Saat ini, Lala bersama teman-temannya di asrama mahasiswa puasa di tengah musim semi dengan cuaca 5-18 derajat celsius. Berpuasa dari pukul 03.30 hingga 21.00 menjadi tantangan tersendiri bagi Lala. Untungnya, dia memiliki banyak teman, jadi rasanya tidak terllau berat.
Lala juga sudah semakin terbiasa untuk menyiapkan sendiri makanan sahur dan buka puasa. Menu sederhana nasi, sayur dengan lauk sosis atau ayam dimasaknya sendiri.
”Hampir setiap hari buka puasa bareng teman-teman sebangsa. Kadang-kadang kami mendapat takjil gratis dari mushala di dekat asrama.
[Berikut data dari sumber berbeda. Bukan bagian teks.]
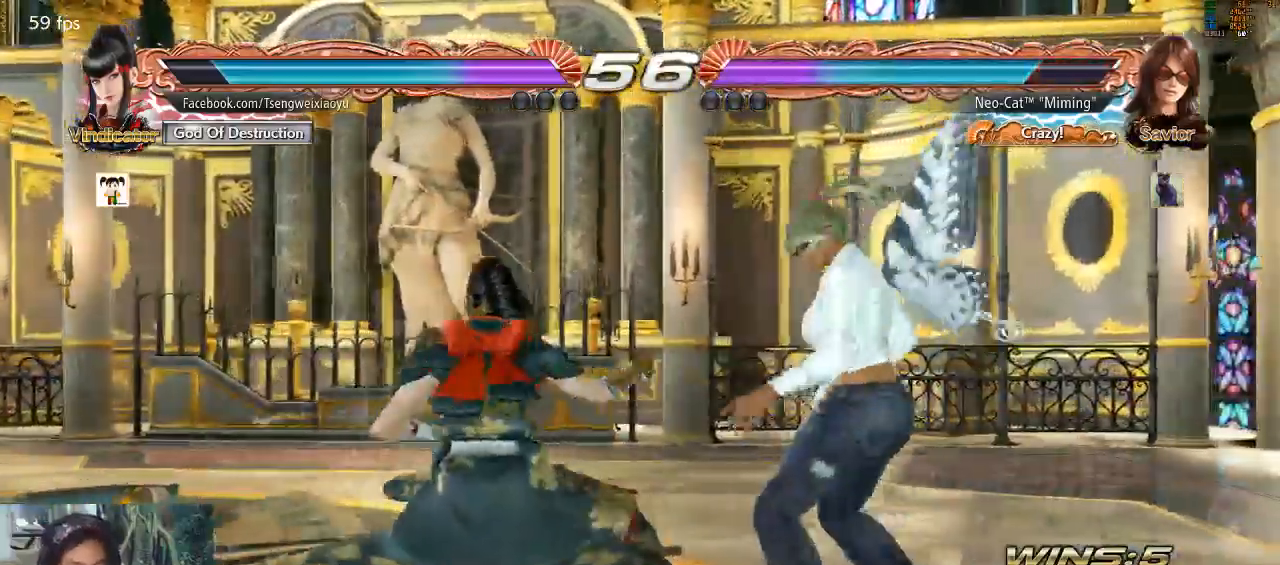
{"dt_ms": 500, "buttons": [], "left_stick": "center", "events": [[67, "SQUARE", "down"], [67, "left_stick", "down-left"], [133, "SQUARE", "up"], [200, "SQUARE", "down"], [267, "SQUARE", "up"], [333, "SQUARE", "down"], [433, "SQUARE", "up"], [467, "left_stick", "center"]]}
Kami juga suka masak-masak makanan Indonesia yang sederhana, misalnya nasi goreng, ayam goreng,” kata Lala, yang tinggal di Jerman sejak Agustus 2021.
Untuk jadwal puasa, Lala mengandalkan jadwal dari internet. ”Biar lebih nikmat dan terasa suasana puasanya, kami dengar azan dari Youtube,” ujarnya.
Dengan banyaknya teman, Lala tak merasa sepi. Apalagi, hampir setiap hari bisa melakukan panggilan video dengan keluarganya di Indonesia. ”Mungkin nanti pas Lebaran terasa sedihnya, karena keluarga di Indonesia libur, sedangkan saya harus berkutat dengan ujian. Kami di sini tidak libur, jadi pasti kurang meriah Lebaran-nya,” kata Lala.